Dad is 65 years old, and has 3 sons (43, 40, and 36) that also farm. Dad formed a corporation 25 years ago, and is listed as the President of the corporation. In essence, the three sons are simply "employees" of that corporation, and may or may not be listed as corporate officers. They are buying land and expanding their operations, but all of those acquisitions are falling within the original corporation.
I have a very good friend that farms with his 2 brothers. They farm 23 SECTIONS of ground. He is an equal partner but is personally listed on none of it. It all appears in his oldest brothers name.
As far as the subsidy conversation, it is very difficult to quantify. As farming operations grow, the tax shelters also grow. It is nearly impossible to cite statistical data to prove the fact that government subsidies have had a net effect on bottom line income. The term "farm subsidy" is a fairly general term, and these subsidies are not easy to identify. The most easily identifiable subsidy is the cash payment, mostly because it is the largest subsidy in terms of dollar amount. However, there are Marketing Loans, Conservation payments (getting paid to NOT farm), Federal Crop Insurance (which is a whole different conversation!), just to name a few.
While X-Bar and I do not agree on everything, I am going to agree this time. What he said is that subsidies have made farming [more] lucrative [than it was back when farmers worked hard so their kids did not have to farm]. I believe that anyone and everyone that can honestly say that they believe farm subsidies have NOT made farming more lucrative is being very naive.
What scares me more than anything is the trickle down effect that we are going to see when corn prices aren't $6.00 anymore.
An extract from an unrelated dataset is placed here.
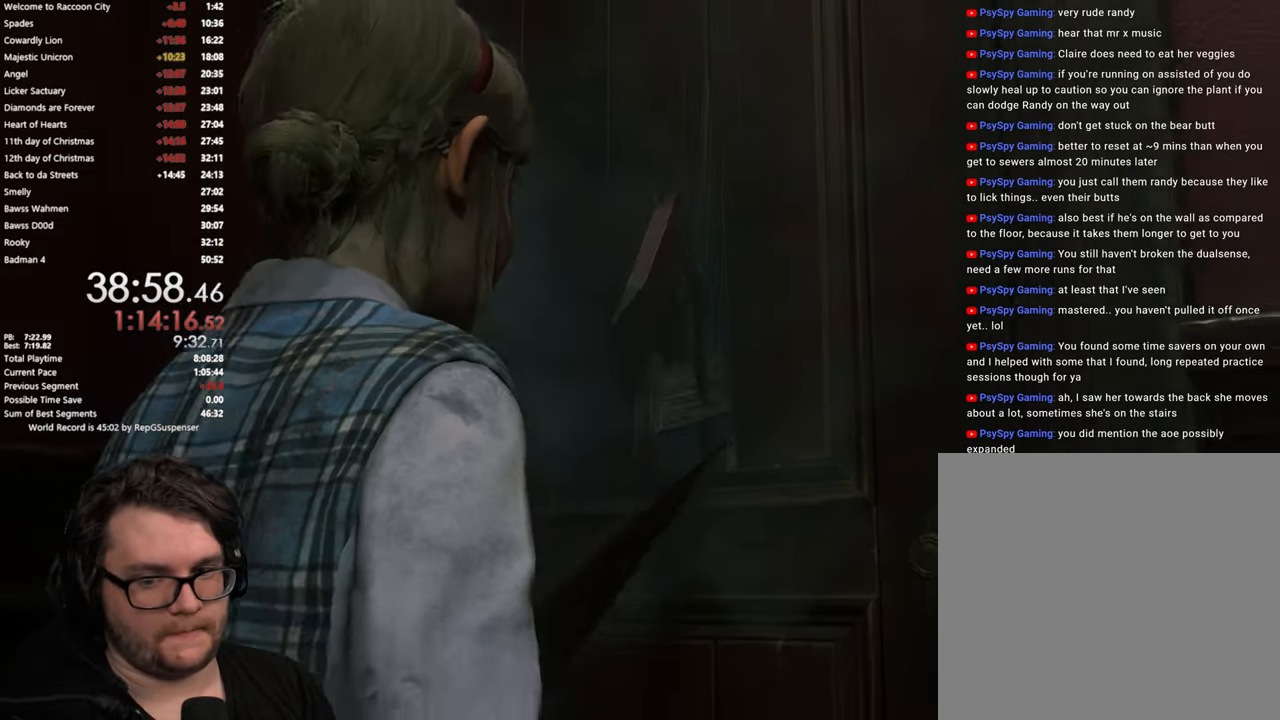
{"buttons": ["L3"], "left_stick": "down-right", "right_stick": "right", "button_events": [[67, "L3", "up"], [134, "L3", "down"], [234, "L3", "up"], [300, "L3", "down"], [417, "L3", "up"], [501, "L3", "down"]]}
The cost of production increased as corn prices did, and I am not just talking about the self inflicted costs. Now the price drops, but fertilizer and fuel don't. The farming related market that I see having a rough couple years ahead of them are the implement dealers. I can see them going from trading with a farmer every couple years to not trading for 5 or 6 years. I know that their service work will increase, but I don't know if the implement dealers can weather the storm.
The thing that I don't understand, or can't seem to figure out is how a group of people that have become so heavily dependent upon these subsidies are such Raging Republicans? I thought that fundamentally, a Republican was all about small government and every man for themselves......except when it effects them??